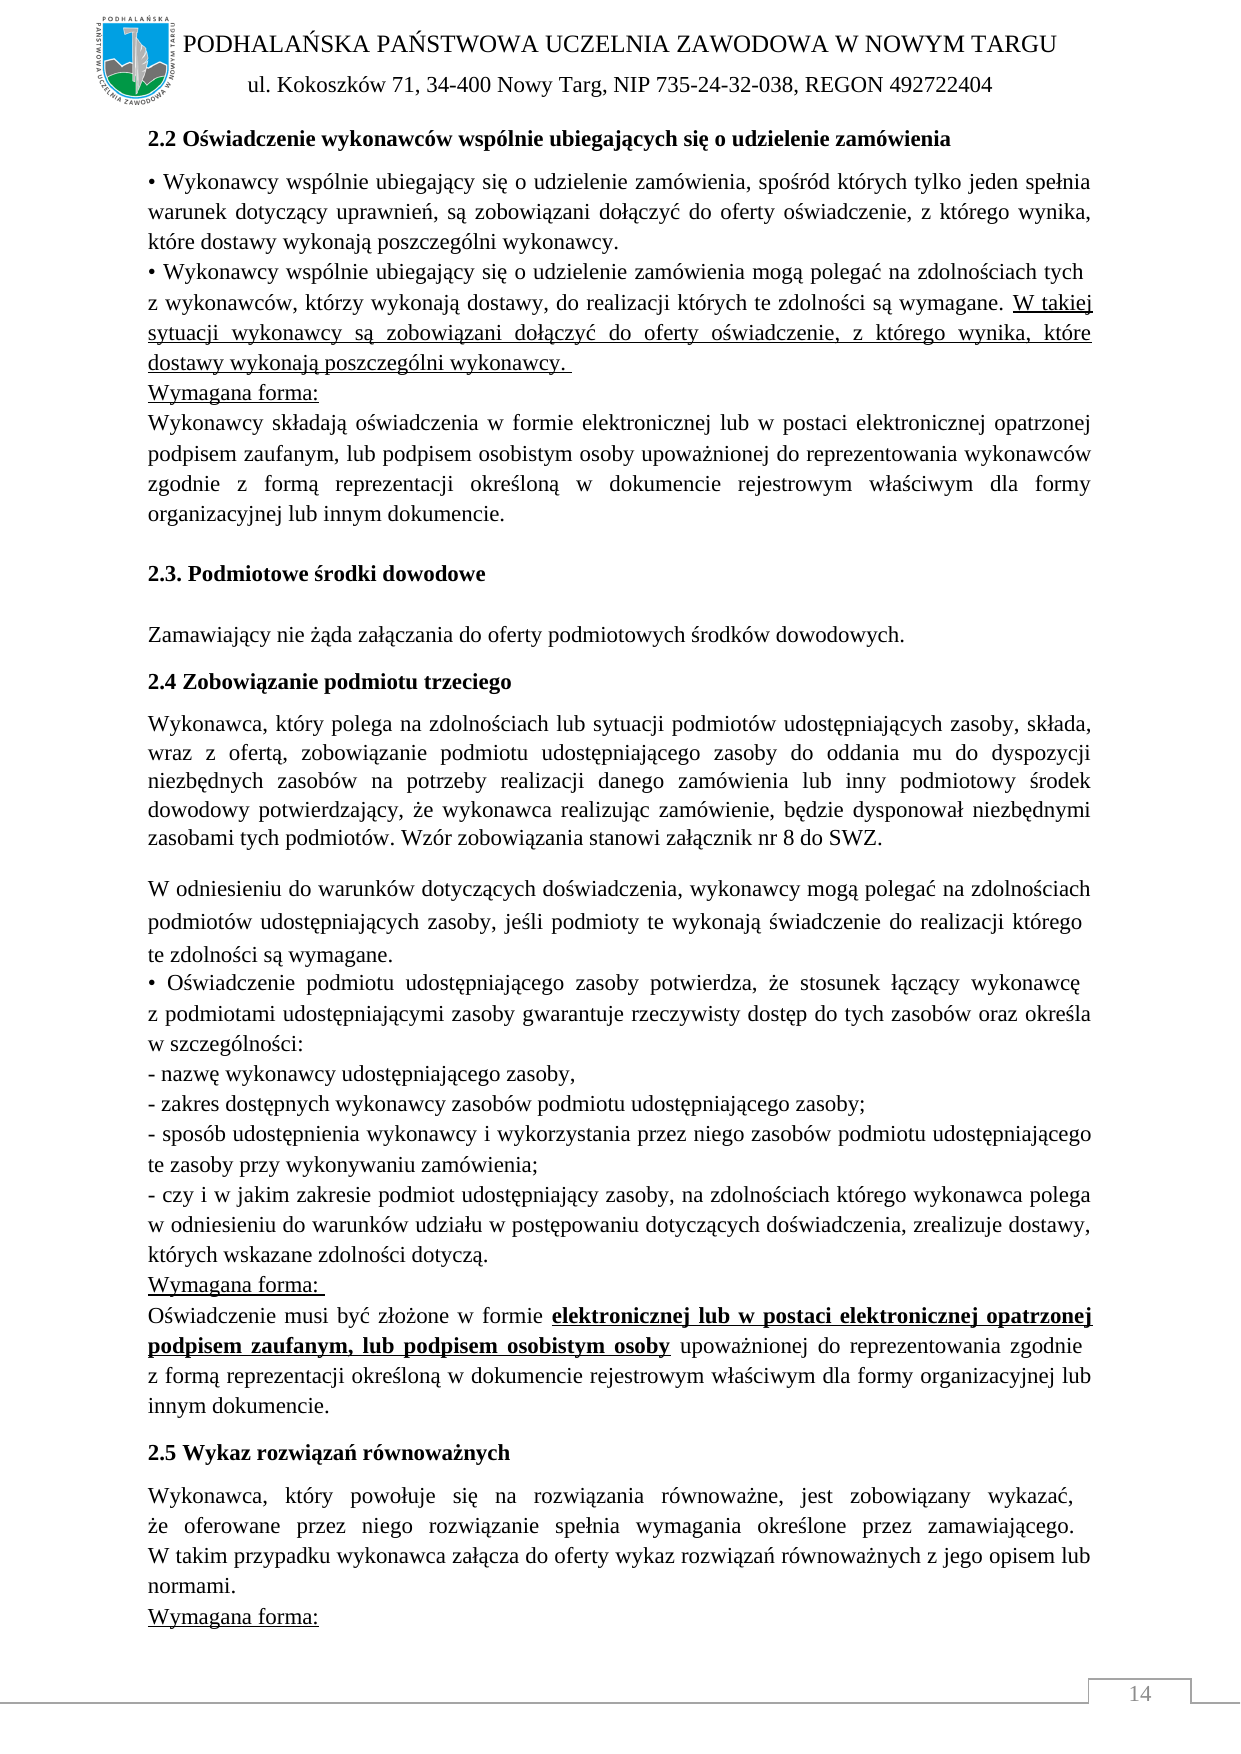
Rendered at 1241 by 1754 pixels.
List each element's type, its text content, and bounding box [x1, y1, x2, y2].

text Wymagana forma: [148, 1603, 1092, 1629]
text - sposób udostępnienia wykonawcy i wykorzystania przez niego zasobów podmiotu udostępniającego te zasoby przy wykonywaniu zamówienia; [148, 1120, 1092, 1177]
picture [96, 15, 175, 105]
text - nazwę wykonawcy udostępniającego zasoby, [148, 1060, 1092, 1086]
text 2.3. Podmiotowe środki dowodowe [148, 561, 1092, 587]
text Wykonawca, który polega na zdolnościach lub sytuacji podmiotów udostępniających zasoby, składa, wraz z ofertą, zobowiązanie podmiotu udostępniającego zasoby do oddania mu do dyspozycji niezbędnych zasobów na potrzeby realizacji danego zamówienia lub inny podmiotowy środek dowodowy potwierdzający, że wykonawca realizując zamówienie, będzie dysponował niezbędnymi zasobami tych podmiotów. Wzór zobowiązania stanowi załącznik nr 8 do SWZ. [148, 711, 1092, 851]
text W odniesieniu do warunków dotyczących doświadczenia, wykonawcy mogą polegać na zdolnościach podmiotów udostępniających zasoby, jeśli podmioty te wykonają świadczenie do realizacji którego te zdolności są wymagane. [148, 869, 1092, 969]
text • Wykonawcy wspólnie ubiegający się o udzielenie zamówienia mogą polegać na zdolnościach tych z wykonawców, którzy wykonają dostawy, do realizacji których te zdolności są wymagane. W takiej sytuacji wykonawcy są zobowiązani dołączyć do oferty oświadczenie, z którego wynika, które dostawy wykonają poszczególni wykonawcy. [148, 258, 1092, 342]
text Wymagana forma: [148, 379, 1092, 406]
text • Wykonawcy wspólnie ubiegający się o udzielenie zamówienia, spośród których tylko jeden spełnia warunek dotyczący uprawnień, są zobowiązani dołączyć do oferty oświadczenie, z którego wynika, które dostawy wykonają poszczególni wykonawcy. [148, 168, 1092, 254]
subtitle 2.5 Wykaz rozwiązań równoważnych [148, 1439, 1092, 1466]
text Zamawiający nie żąda załączania do oferty podmiotowych środków dowodowych. [148, 621, 1092, 647]
text - zakres dostępnych wykonawcy zasobów podmiotu udostępniającego zasoby; [148, 1090, 1092, 1117]
subtitle 2.2 Oświadczenie wykonawców wspólnie ubiegających się o udzielenie zamówienia [148, 125, 1092, 151]
text Oświadczenie musi być złożone w formie elektronicznej lub w postaci elektronicznej opatrzonej podpisem zaufanym, lub podpisem osobistym osoby upoważnionej do reprezentowania zgodnie z formą reprezentacji określoną w dokumencie rejestrowym właściwym dla formy organizacyjnej lub innym dokumencie. [148, 1302, 1092, 1419]
text - czy i w jakim zakresie podmiot udostępniający zasoby, na zdolnościach którego wykonawca polega w odniesieniu do warunków udziału w postępowaniu dotyczących doświadczenia, zrealizuje dostawy, których wskazane zdolności dotyczą. [148, 1181, 1092, 1268]
subtitle 2.4 Zobowiązanie podmiotu trzeciego [148, 668, 1092, 694]
text • Oświadczenie podmiotu udostępniającego zasoby potwierdza, że stosunek łączący wykonawcę z podmiotami udostępniającymi zasoby gwarantuje rzeczywisty dostęp do tych zasobów oraz określa w szczególności: [148, 969, 1092, 1056]
text Wykonawca, który powołuje się na rozwiązania równoważne, jest zobowiązany wykazać, że oferowane przez niego rozwiązanie spełnia wymagania określone przez zamawiającego. W takim przypadku wykonawca załącza do oferty wykaz rozwiązań równoważnych z jego opisem lub normami. [148, 1482, 1092, 1599]
text Wykonawcy składają oświadczenia w formie elektronicznej lub w postaci elektronicznej opatrzonej podpisem zaufanym, lub podpisem osobistym osoby upoważnionej do reprezentowania wykonawców zgodnie z formą reprezentacji określoną w dokumencie rejestrowym właściwym dla formy organizacyjnej lub innym dokumencie. [148, 409, 1092, 526]
text • Wykonawcy wspólnie ubiegający się o udzielenie zamówienia mogą polegać na zdolnościach tych z wykonawców, którzy wykonają dostawy, do realizacji których te zdolności są wymagane. W takiej sytuacji wykonawcy są zobowiązani dołączyć do oferty oświadczenie, z którego wynika, które dostawy wykonają poszczególni wykonawcy. [148, 343, 1092, 375]
text Wymagana forma: [148, 1271, 1092, 1298]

DIRECTIVE :: Find the word "reprezentacji" in the entries, and copy every line it shows up in.

OUTPUT BELOW ::
text Oświadczenie musi być złożone w formie elektronicznej lub w postaci elektronicznej opatrzonej podpisem zaufanym, lub podpisem osobistym osoby upoważnionej do reprezentowania zgodnie z formą reprezentacji określoną w dokumencie rejestrowym właściwym dla formy organizacyjnej lub innym dokumencie. [148, 1302, 1092, 1419]
text Wykonawcy składają oświadczenia w formie elektronicznej lub w postaci elektronicznej opatrzonej podpisem zaufanym, lub podpisem osobistym osoby upoważnionej do reprezentowania wykonawców zgodnie z formą reprezentacji określoną w dokumencie rejestrowym właściwym dla formy organizacyjnej lub innym dokumencie. [148, 409, 1092, 526]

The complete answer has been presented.